## DATASET EXCERPTS
··········

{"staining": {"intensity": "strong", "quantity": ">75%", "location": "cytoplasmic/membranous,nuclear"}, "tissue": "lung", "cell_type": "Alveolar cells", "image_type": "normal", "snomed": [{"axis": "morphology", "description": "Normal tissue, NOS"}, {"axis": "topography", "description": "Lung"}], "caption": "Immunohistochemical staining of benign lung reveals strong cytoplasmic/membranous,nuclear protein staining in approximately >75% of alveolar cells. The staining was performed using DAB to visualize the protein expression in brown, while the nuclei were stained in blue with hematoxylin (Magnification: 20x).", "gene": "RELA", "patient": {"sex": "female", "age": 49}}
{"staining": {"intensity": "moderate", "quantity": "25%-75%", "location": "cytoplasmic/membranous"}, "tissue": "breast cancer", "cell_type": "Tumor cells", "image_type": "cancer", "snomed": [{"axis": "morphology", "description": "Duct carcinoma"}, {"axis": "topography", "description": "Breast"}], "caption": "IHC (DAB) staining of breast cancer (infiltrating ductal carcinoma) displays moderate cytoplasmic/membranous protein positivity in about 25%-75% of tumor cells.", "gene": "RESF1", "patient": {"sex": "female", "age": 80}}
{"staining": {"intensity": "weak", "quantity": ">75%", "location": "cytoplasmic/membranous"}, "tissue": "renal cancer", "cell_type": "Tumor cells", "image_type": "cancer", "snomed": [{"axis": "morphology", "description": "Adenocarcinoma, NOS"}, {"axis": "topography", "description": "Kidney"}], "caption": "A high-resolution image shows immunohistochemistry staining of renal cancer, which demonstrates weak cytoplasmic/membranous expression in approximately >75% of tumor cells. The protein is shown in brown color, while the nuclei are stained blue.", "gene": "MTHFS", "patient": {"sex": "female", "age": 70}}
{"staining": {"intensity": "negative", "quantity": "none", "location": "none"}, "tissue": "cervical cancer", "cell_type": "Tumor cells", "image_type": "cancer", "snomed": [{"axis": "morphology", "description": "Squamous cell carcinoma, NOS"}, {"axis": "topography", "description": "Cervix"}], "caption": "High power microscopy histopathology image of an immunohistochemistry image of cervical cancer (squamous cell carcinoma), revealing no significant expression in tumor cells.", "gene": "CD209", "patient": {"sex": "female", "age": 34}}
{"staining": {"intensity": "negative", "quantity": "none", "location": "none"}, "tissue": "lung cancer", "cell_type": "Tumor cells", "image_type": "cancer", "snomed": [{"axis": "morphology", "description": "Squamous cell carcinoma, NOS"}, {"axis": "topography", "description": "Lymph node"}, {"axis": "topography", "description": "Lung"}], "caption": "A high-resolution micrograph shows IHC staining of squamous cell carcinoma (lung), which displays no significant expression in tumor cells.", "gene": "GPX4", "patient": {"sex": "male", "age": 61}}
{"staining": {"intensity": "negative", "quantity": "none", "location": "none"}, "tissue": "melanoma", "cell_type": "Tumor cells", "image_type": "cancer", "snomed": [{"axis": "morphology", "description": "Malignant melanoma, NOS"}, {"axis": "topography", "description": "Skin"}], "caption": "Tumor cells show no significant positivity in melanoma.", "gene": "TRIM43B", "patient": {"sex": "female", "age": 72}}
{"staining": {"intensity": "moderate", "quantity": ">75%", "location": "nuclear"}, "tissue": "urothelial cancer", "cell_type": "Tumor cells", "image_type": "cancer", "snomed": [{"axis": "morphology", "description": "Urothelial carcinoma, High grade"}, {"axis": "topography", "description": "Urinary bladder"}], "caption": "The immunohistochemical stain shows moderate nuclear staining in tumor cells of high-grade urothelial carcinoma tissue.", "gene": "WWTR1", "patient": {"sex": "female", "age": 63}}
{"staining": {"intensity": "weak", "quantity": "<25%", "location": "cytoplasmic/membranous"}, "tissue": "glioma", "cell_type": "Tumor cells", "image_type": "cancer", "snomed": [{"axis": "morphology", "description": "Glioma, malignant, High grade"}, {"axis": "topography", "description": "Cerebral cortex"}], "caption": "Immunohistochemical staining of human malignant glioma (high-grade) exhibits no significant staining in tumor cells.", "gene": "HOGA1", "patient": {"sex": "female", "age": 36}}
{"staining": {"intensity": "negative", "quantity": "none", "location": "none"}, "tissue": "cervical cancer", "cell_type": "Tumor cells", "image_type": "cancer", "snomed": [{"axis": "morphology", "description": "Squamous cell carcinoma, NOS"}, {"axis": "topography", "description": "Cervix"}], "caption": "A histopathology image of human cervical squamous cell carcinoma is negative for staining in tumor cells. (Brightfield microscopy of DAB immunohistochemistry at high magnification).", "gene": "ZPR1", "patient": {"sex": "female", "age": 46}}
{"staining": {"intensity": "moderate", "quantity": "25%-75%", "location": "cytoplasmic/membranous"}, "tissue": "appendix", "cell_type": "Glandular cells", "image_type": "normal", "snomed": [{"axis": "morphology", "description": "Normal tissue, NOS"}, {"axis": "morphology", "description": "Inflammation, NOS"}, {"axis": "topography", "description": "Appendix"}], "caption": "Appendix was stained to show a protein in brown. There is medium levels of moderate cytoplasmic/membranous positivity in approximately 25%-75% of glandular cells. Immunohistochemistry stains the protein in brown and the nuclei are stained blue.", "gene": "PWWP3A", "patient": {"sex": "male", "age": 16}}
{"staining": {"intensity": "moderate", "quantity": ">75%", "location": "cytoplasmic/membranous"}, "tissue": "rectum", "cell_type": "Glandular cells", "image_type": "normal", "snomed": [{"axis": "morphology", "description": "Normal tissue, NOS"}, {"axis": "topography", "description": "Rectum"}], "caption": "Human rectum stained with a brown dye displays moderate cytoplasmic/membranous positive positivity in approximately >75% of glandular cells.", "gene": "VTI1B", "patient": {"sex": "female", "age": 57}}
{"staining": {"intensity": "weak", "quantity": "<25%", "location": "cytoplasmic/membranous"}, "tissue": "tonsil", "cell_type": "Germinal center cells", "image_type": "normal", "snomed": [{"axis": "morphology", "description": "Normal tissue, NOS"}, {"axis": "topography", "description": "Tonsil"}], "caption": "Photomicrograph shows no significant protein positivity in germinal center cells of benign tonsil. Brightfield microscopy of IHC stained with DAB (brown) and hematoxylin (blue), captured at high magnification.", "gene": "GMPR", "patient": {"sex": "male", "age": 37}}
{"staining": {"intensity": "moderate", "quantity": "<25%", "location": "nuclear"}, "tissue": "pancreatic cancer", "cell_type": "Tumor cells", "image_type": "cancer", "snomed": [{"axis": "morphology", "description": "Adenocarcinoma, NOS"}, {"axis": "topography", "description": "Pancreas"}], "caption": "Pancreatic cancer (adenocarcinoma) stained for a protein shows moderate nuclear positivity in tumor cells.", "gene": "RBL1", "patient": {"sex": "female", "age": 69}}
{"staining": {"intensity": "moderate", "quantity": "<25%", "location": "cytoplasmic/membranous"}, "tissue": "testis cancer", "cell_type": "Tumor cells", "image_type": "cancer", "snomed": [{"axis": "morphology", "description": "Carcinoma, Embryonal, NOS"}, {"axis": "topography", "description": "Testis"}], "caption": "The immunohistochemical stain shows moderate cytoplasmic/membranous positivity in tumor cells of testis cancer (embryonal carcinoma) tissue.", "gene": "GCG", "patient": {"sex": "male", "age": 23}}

··········

## WORK ITEM
A complete answer lists each line of the data that holds the word "squamous".

## SOLUTION TO THE PROBLEM
{"staining": {"intensity": "negative", "quantity": "none", "location": "none"}, "tissue": "cervical cancer", "cell_type": "Tumor cells", "image_type": "cancer", "snomed": [{"axis": "morphology", "description": "Squamous cell carcinoma, NOS"}, {"axis": "topography", "description": "Cervix"}], "caption": "High power microscopy histopathology image of an immunohistochemistry image of cervical cancer (squamous cell carcinoma), revealing no significant expression in tumor cells.", "gene": "CD209", "patient": {"sex": "female", "age": 34}}
{"staining": {"intensity": "negative", "quantity": "none", "location": "none"}, "tissue": "lung cancer", "cell_type": "Tumor cells", "image_type": "cancer", "snomed": [{"axis": "morphology", "description": "Squamous cell carcinoma, NOS"}, {"axis": "topography", "description": "Lymph node"}, {"axis": "topography", "description": "Lung"}], "caption": "A high-resolution micrograph shows IHC staining of squamous cell carcinoma (lung), which displays no significant expression in tumor cells.", "gene": "GPX4", "patient": {"sex": "male", "age": 61}}
{"staining": {"intensity": "negative", "quantity": "none", "location": "none"}, "tissue": "cervical cancer", "cell_type": "Tumor cells", "image_type": "cancer", "snomed": [{"axis": "morphology", "description": "Squamous cell carcinoma, NOS"}, {"axis": "topography", "description": "Cervix"}], "caption": "A histopathology image of human cervical squamous cell carcinoma is negative for staining in tumor cells. (Brightfield microscopy of DAB immunohistochemistry at high magnification).", "gene": "ZPR1", "patient": {"sex": "female", "age": 46}}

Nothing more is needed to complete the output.